3 min read

System Design — How Do Big Things Work?

Every software engineer encounters system design at some point. It is the discipline of building systems that handle large scale, high traffic, and complex data flows. This article introduces the core concepts through concrete examples.

Key sources: "Designing Data-Intensive Applications" by Martin Kleppmann, "System Design Interview" by Alex Xu.


What Is System Design?

System design is the process of defining the architecture, components, modules, and data flow of a system to satisfy specific requirements. It answers questions like:

  • How does Netflix serve millions of viewers simultaneously?
  • How does WhatsApp deliver messages instantly across continents?
  • How does Uber match riders with nearby drivers in real time?

These are not abstract problems. They have concrete solutions that follow reusable patterns.


Why System Design Matters

A simple web app serving 100 users can run on a single server. The same app serving 10 million users requires a fundamentally different architecture. System design is what bridges that gap.

Consider a photo-sharing app:

  • At 100 users: Store photos on the server's hard drive. One database. One web server. Done.
  • At 1 million users: Photos need object storage (S3). Multiple web servers behind a load balancer. A database cluster with read replicas. A CDN for serving images globally. A caching layer (Redis) for hot content.
  • At 100 million users: Geographic sharding. Content delivery optimization. Video transcoding pipelines. Recommendation models. Message queues for async processing.

Each scale introduces new problems. System design provides the patterns to solve them.


The Building Blocks

Every large system is composed of a few fundamental building blocks:

Load Balancers

A load balancer distributes incoming traffic across multiple servers. No single server gets overwhelmed. If one server fails, traffic is redirected to healthy ones.

Real example: An e-commerce site during a flash sale. Without a load balancer, one server gets all traffic and crashes. With one, traffic is spread across 20 servers, and the site stays up.

Caching

Caching stores frequently accessed data in fast memory (RAM or SSD) instead of fetching it from a slow database. The first request is slow. Subsequent requests are fast.

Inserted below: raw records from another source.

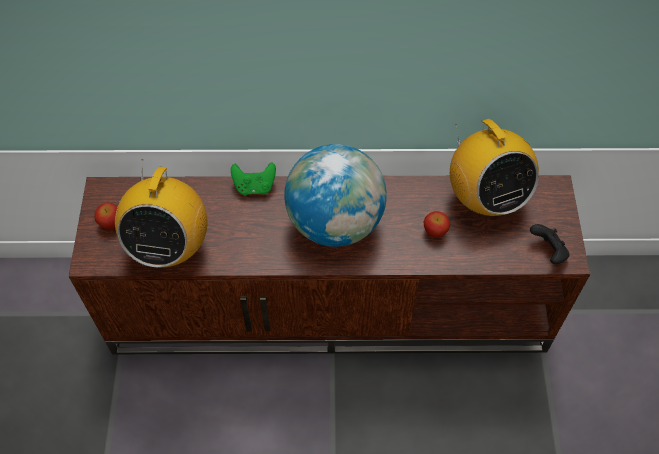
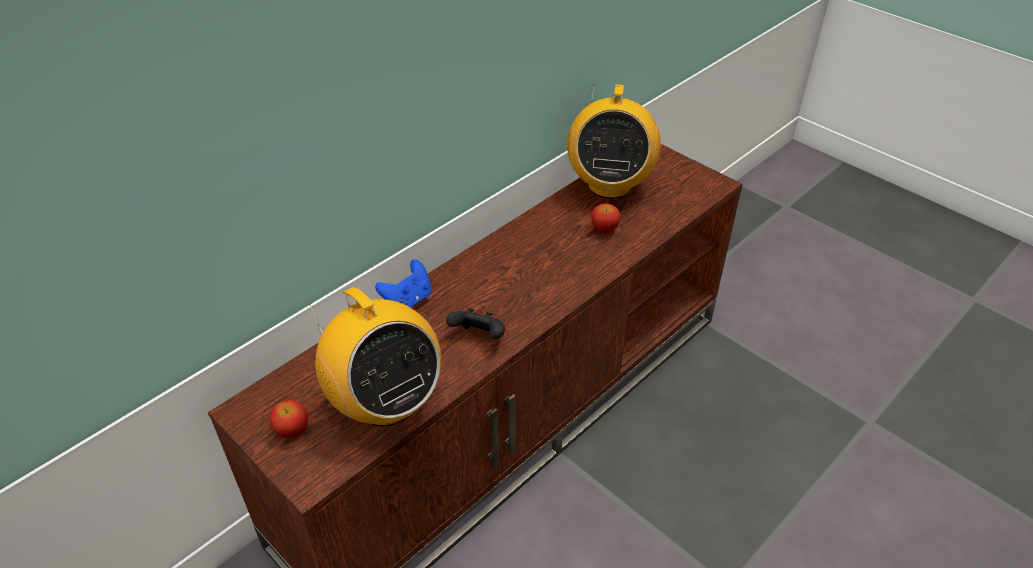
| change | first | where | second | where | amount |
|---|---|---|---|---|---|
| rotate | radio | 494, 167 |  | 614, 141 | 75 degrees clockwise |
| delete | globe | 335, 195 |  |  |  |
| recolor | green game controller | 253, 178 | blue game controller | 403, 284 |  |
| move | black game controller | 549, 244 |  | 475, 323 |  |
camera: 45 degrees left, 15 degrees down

Real example: Twitter trending topics. Millions of users see the same trending list. Instead of computing it from scratch for every request, Twitter caches the result for 60 seconds. One computation serves millions of requests.

Databases

Databases store data persistently. The choice depends on the data model:

  • Relational databases (PostgreSQL, MySQL): Structured data with relationships. Good for transactions, user accounts, financial records.
  • NoSQL databases (MongoDB, Cassandra): Flexible schemas, horizontal scaling. Good for product catalogs, event logs, user sessions.
  • In-memory stores (Redis): Blazing fast key-value access. Good for caching, real-time counters, session management.

Message Queues

Message queues enable asynchronous communication between services. A producer sends a message. A consumer processes it later. This decouples services and absorbs traffic spikes.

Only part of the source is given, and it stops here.